Philosophy
- Children learn best in a nurturing, supportive, safe environment, where individual and cultural differences are valued.
- Children learn and develop through active exploration and engagement with the people and objects in their environment.
- Children make sense of the world in terms that they can understand.
- Development of the whole child includes broadening children’s relationships beyond the immediate family to include other children and adults. This development includes developing feelings of self-confidence and competence as well as dispositions of curiosity and perseverance and a zest for life and learning.
- All children—from any cultural or ethnic background, whatever social or economic status, and with or without disabilities—have a right to the best possible care and education. The center endeavors to promote the greatest possible diversity in the groups of children served.
- Families have a responsibility to collaborate with their children’s teachers.

Philosophical Influences
The program at Lucy Brock is influenced by a number of theorists such as Jean Piaget, Lev Vygotsky, Jerome Bruner, and Howard Gardner. The infant-toddler program draws upon the work of Magda Gerber and her concept of responsive caregiving.
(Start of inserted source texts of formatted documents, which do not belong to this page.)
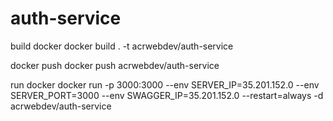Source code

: # auth-service
build docker
docker build . -t acrwebdev/auth-service

docker push
docker push acrwebdev/auth-service

run docker
docker run -p 3000:3000 --env SERVER_IP=35.201.152.0 --env SERVER_PORT=3000  --env SWAGGER_IP=35.201.152.0 --restart=always -d acrwebdev/auth-service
One particular source of inspiration is Reggio Emilia, a small town in northern Italy whose infant-toddler and preschool programs have received worldwide acclaim, including being named “the best preschool in the world” by Newsweek a few years ago. Faculty and students at Lucy Brock Child Development Center have been studying and applying Reggio-inspired concepts for several years. Key elements of our adaptation of this approach are:
- Importance of Community
Relationship is the essence of education. The Lucy Brock Child Development Center community consists of the children, families, staff, faculty, and university students. A sense of connectedness is important for all these components. Several events throughout the year provide opportunities for these groups to meet in a variety of formats, formal as well as informal. Parents may schedule a time to have lunch with their child. The teachers in each classroom search for ways to make the parents’ presence felt in the classrooms even when the parents cannot be there. Families are asked to send letters, photos, tape recordings, or “beautiful stuff” for the art studio. The teachers have mapped the route to parents’ workplaces and made excursions to visit many. Parents often help the teachers find new and better ways of building community. The monthly newsletter contains brief overviews of the ongoing life in each classroom. This information is presented in greater detail in the documentation panels throughout the classrooms.
- Environment as co-teacher
The goal is to create and maintain a beautiful, orderly environment where children, families, staff, faculty, and students all feel welcome, comfortable, and intrigued to explore many possibilities every day. The spaces convey a deep respect for children and for the people who work with the children. Each classroom contains traces of the lives that are lived there, rather than being anonymous, interchangeable classroom space. Safety, of course, is the first priority, but softness, warmth, and tranquility, also, are achieved. The highest compliment came from an “alumna” whose comment on the new infant-toddler room was, “This doesn’t even look like a school!” The pronouncement of this child that the room looked like a house confirmed the success of the faculty and staff in creating a home-like atmosphere.
- Emergent or negotiated curriculum
The curriculum encompasses all the simple activities of daily life in the center—preparing and sharing meals, playing and cleaning up afterward, settling down with a story before nap. The faculty and teachers watch and listen closely during these times, and develop hypotheses about the big ideas that lie beneath the surface of children’s conversations. In reflecting on these observations, the teachers and director develop projections (tentative plans) for ways to sustain and deepen children’s interests. From time to time the teachers introduce materials or topics designed to pique the thoughts and interests of the children. Daily or Weekly Journals, posted on the Parent Communication board in each classroom, give a bird’s eye view of the experiences offered to the children, the responses of the children and clues to the next topic or activity. Children learn through play, because play is fun and keeps a child attentive for longer periods. Drill in specific “school readiness” skills is not practiced. In short, children develop all the skills needed for lifelong learning in natural, almost effortless ways.
- Documentation
Written notes, audio, videotape, and still photography are used to record the life that happens in the classroom so that teachers and faculty can revisit experiences with the children to plan more carefully future objectives and activities. The process of documentation helps the university students reflect on textbook material and research findings and creates a window that allows families and community to see children’s minds at work. Families are encouraged to take the time to review the posted documentation evolving over the year. A good way to do this is for parents and children to tour the displays, read aloud selected bits, or talk about the pictures.